Task |
Give an exact copy of the lines from the beginning of the listing below to the "ss Hope Media" line, inclusive.

Extracted entries |

──────────

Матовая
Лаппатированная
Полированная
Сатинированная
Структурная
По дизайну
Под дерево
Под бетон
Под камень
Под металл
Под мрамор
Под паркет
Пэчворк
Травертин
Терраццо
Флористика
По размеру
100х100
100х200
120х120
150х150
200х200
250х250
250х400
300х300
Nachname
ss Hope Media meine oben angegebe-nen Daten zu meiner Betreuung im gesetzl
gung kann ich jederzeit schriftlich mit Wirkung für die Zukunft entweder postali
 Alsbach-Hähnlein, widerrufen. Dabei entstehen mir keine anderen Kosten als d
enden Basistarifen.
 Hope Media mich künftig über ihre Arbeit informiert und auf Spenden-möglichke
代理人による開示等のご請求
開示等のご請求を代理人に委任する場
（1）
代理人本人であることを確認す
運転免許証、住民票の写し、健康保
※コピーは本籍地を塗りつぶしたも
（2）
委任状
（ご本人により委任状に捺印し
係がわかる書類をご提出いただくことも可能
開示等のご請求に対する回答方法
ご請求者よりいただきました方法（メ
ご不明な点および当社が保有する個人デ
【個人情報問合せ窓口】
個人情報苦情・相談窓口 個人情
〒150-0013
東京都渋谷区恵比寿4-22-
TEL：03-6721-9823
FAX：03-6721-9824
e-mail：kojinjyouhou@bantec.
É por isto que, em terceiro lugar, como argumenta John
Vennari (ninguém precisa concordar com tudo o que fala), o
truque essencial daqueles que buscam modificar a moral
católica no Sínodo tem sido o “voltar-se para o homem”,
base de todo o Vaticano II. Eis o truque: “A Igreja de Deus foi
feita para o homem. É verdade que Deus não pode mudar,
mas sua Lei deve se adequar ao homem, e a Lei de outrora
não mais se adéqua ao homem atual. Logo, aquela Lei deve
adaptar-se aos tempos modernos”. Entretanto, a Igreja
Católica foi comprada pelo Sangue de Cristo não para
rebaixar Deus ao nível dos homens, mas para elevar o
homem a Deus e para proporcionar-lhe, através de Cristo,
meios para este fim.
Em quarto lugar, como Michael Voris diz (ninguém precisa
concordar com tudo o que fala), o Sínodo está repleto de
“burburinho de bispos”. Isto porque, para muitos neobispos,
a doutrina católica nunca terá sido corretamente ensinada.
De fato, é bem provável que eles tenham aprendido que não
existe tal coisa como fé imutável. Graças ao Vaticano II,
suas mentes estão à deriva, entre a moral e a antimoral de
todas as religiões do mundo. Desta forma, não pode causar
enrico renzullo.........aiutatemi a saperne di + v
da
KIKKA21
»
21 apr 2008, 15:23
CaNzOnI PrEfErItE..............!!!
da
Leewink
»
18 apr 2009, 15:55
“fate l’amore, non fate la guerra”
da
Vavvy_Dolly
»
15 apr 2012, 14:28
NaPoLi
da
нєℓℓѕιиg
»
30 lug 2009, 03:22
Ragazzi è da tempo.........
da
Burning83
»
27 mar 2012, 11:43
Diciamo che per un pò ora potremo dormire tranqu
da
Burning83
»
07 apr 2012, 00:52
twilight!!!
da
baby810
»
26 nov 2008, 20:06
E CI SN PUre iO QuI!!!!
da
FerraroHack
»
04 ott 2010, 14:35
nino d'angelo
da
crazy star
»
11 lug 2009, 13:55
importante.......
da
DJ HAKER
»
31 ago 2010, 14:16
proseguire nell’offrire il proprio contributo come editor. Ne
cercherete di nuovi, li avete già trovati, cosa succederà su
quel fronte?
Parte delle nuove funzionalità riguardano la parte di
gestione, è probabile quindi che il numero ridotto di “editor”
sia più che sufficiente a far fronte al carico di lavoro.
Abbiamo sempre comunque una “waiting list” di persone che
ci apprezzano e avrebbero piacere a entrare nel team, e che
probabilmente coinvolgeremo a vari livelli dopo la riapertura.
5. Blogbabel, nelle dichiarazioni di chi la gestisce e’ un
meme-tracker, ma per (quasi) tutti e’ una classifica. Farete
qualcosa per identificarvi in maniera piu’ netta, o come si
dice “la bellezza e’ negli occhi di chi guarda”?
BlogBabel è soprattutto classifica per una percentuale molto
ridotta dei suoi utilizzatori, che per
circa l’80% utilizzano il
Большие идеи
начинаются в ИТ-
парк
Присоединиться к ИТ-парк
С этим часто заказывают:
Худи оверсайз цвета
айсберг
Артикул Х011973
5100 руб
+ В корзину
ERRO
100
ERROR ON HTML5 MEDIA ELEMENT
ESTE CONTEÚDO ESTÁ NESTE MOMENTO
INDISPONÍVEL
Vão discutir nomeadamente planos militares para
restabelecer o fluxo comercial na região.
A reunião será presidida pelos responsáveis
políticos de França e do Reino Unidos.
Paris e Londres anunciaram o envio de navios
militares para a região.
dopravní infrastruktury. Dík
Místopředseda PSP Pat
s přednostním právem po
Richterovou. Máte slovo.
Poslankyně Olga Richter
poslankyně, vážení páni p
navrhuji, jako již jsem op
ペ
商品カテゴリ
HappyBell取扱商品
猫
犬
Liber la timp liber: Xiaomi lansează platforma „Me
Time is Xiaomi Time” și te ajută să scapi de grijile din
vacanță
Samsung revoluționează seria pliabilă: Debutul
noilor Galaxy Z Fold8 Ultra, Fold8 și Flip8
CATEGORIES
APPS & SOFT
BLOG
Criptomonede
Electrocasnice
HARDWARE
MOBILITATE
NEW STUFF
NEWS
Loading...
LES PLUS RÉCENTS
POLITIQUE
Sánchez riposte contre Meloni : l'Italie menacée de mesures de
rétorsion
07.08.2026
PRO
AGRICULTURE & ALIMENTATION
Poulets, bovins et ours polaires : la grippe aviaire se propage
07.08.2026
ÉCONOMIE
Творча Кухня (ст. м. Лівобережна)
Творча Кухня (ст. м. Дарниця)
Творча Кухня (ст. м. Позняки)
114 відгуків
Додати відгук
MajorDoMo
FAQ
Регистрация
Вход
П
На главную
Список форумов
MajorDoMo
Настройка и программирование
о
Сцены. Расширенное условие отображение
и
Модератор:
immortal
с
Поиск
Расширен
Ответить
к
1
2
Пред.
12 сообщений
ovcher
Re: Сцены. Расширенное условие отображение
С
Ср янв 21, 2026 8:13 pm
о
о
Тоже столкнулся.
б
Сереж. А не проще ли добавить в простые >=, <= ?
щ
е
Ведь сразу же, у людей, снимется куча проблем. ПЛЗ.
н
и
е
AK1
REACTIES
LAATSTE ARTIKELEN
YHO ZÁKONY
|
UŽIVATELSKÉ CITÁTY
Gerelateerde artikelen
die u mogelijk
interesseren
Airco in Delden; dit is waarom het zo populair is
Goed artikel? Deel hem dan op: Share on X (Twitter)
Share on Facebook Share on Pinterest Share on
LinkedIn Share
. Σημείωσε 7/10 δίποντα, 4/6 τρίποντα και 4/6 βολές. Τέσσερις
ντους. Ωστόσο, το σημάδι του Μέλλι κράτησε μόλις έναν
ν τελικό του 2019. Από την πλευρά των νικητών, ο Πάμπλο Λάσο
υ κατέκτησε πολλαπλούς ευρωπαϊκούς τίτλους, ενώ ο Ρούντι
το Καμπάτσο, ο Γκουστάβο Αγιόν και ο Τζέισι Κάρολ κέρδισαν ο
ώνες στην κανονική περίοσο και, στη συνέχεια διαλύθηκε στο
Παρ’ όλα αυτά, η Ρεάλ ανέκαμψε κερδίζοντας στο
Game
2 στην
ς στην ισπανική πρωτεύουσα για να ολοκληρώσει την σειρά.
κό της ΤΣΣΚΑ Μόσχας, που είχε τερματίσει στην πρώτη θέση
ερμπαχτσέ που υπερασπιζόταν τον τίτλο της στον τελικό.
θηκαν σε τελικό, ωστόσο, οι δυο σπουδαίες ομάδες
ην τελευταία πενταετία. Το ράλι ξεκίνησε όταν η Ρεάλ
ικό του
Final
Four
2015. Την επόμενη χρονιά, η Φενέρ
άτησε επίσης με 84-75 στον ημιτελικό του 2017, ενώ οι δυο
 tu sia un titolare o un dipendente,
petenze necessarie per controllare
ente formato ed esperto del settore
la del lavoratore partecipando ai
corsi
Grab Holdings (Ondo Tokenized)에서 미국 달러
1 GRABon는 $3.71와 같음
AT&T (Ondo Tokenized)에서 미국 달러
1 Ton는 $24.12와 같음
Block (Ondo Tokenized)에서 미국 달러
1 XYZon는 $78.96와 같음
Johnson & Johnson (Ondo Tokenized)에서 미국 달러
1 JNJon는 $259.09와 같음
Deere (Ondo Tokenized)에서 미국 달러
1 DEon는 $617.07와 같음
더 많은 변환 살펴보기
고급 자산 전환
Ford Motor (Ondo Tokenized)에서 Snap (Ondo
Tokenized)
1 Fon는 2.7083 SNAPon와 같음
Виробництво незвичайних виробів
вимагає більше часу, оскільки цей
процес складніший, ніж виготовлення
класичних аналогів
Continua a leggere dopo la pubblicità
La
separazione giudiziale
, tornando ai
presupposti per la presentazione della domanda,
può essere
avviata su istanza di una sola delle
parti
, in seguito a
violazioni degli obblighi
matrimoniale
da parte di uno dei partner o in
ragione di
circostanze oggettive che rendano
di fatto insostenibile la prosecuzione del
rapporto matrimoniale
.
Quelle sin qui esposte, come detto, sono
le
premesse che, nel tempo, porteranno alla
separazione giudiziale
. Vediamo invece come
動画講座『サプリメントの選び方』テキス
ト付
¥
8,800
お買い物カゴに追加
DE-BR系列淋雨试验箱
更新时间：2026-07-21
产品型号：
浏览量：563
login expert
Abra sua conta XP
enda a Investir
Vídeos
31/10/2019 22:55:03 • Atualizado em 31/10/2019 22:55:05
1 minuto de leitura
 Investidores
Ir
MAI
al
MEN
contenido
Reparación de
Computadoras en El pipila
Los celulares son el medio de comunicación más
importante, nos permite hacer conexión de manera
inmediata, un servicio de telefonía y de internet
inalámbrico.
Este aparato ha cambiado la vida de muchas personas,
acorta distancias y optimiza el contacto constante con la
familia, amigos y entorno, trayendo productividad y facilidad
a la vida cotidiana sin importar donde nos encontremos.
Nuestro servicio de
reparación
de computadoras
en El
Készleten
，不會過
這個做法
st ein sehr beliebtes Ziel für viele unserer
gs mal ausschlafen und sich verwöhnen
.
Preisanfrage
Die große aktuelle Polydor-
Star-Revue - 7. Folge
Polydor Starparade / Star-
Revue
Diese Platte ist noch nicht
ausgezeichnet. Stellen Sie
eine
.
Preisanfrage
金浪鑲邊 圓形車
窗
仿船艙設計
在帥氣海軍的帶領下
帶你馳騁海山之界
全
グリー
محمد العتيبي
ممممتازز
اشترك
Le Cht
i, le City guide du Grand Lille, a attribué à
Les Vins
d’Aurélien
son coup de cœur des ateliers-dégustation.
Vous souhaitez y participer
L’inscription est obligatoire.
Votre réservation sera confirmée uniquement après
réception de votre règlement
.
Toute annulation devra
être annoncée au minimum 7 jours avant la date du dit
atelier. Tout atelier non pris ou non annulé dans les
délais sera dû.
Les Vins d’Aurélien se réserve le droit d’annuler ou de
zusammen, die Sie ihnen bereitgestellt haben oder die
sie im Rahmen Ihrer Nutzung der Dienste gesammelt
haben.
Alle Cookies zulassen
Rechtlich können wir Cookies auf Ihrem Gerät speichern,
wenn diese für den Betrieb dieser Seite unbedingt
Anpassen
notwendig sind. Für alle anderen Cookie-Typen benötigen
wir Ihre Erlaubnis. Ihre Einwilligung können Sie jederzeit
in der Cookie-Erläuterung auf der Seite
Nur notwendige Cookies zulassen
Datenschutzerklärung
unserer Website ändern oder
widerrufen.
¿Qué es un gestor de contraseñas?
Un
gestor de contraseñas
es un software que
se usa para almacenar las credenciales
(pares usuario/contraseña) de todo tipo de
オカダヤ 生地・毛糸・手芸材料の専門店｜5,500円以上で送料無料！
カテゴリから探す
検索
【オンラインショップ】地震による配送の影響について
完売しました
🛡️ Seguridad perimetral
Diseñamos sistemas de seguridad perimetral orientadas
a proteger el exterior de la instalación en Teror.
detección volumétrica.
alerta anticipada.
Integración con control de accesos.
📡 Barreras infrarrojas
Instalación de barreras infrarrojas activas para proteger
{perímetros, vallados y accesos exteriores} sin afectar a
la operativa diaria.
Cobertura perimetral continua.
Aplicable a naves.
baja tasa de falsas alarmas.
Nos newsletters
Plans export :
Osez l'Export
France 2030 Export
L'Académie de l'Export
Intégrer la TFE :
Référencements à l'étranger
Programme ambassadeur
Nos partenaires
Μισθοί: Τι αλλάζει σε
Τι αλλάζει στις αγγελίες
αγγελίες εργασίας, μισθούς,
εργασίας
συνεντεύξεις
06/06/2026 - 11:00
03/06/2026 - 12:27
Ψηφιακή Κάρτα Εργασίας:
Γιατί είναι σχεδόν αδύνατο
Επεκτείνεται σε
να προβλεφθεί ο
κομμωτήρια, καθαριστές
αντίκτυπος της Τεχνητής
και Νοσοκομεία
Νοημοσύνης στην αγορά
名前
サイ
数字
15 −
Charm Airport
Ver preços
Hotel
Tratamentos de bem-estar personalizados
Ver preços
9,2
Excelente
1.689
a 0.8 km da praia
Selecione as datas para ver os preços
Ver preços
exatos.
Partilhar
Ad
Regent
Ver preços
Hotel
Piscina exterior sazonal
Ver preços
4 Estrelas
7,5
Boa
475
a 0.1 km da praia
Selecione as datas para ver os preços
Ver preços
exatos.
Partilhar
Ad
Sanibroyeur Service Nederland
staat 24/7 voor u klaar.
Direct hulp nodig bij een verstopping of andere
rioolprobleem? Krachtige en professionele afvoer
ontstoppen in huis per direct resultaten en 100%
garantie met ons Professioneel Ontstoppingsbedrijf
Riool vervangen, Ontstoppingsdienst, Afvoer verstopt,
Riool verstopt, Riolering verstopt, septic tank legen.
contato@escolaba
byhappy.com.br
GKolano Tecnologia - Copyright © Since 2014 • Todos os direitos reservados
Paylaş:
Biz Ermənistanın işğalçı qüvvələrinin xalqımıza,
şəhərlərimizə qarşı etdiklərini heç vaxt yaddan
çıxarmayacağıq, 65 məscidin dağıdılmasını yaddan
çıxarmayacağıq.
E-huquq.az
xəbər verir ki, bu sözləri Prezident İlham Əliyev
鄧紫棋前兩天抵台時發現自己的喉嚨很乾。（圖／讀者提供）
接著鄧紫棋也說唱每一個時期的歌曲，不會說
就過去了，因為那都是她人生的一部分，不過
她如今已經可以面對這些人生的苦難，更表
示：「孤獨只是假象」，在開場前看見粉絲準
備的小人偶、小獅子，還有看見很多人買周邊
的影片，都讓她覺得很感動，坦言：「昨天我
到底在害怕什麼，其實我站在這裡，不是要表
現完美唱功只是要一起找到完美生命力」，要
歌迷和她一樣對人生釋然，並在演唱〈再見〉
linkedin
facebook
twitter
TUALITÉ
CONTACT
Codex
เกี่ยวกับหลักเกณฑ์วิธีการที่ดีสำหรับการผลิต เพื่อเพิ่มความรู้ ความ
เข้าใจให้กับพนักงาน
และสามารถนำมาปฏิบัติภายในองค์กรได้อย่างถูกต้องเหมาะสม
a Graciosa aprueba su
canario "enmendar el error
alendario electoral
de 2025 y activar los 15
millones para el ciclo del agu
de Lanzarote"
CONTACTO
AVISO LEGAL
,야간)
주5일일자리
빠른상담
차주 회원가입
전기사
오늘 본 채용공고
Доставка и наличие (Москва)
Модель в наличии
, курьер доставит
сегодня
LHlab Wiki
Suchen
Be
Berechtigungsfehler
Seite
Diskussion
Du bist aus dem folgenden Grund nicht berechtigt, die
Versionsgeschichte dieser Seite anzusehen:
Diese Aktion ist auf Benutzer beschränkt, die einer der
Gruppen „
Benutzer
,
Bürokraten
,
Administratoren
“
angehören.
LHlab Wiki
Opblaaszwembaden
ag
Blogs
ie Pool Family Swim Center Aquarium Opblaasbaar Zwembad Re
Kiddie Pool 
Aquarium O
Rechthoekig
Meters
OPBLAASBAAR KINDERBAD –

──────────

Response to this task |
Матовая
Лаппатированная
Полированная
Сатинированная
Структурная
По дизайну
Под дерево
Под бетон
Под камень
Под металл
Под мрамор
Под паркет
Пэчворк
Травертин
Терраццо
Флористика
По размеру
100х100
100х200
120х120
150х150
200х200
250х250
250х400
300х300
Nachname
ss Hope Media meine oben angegebe-nen Daten zu meiner Betreuung im gesetzl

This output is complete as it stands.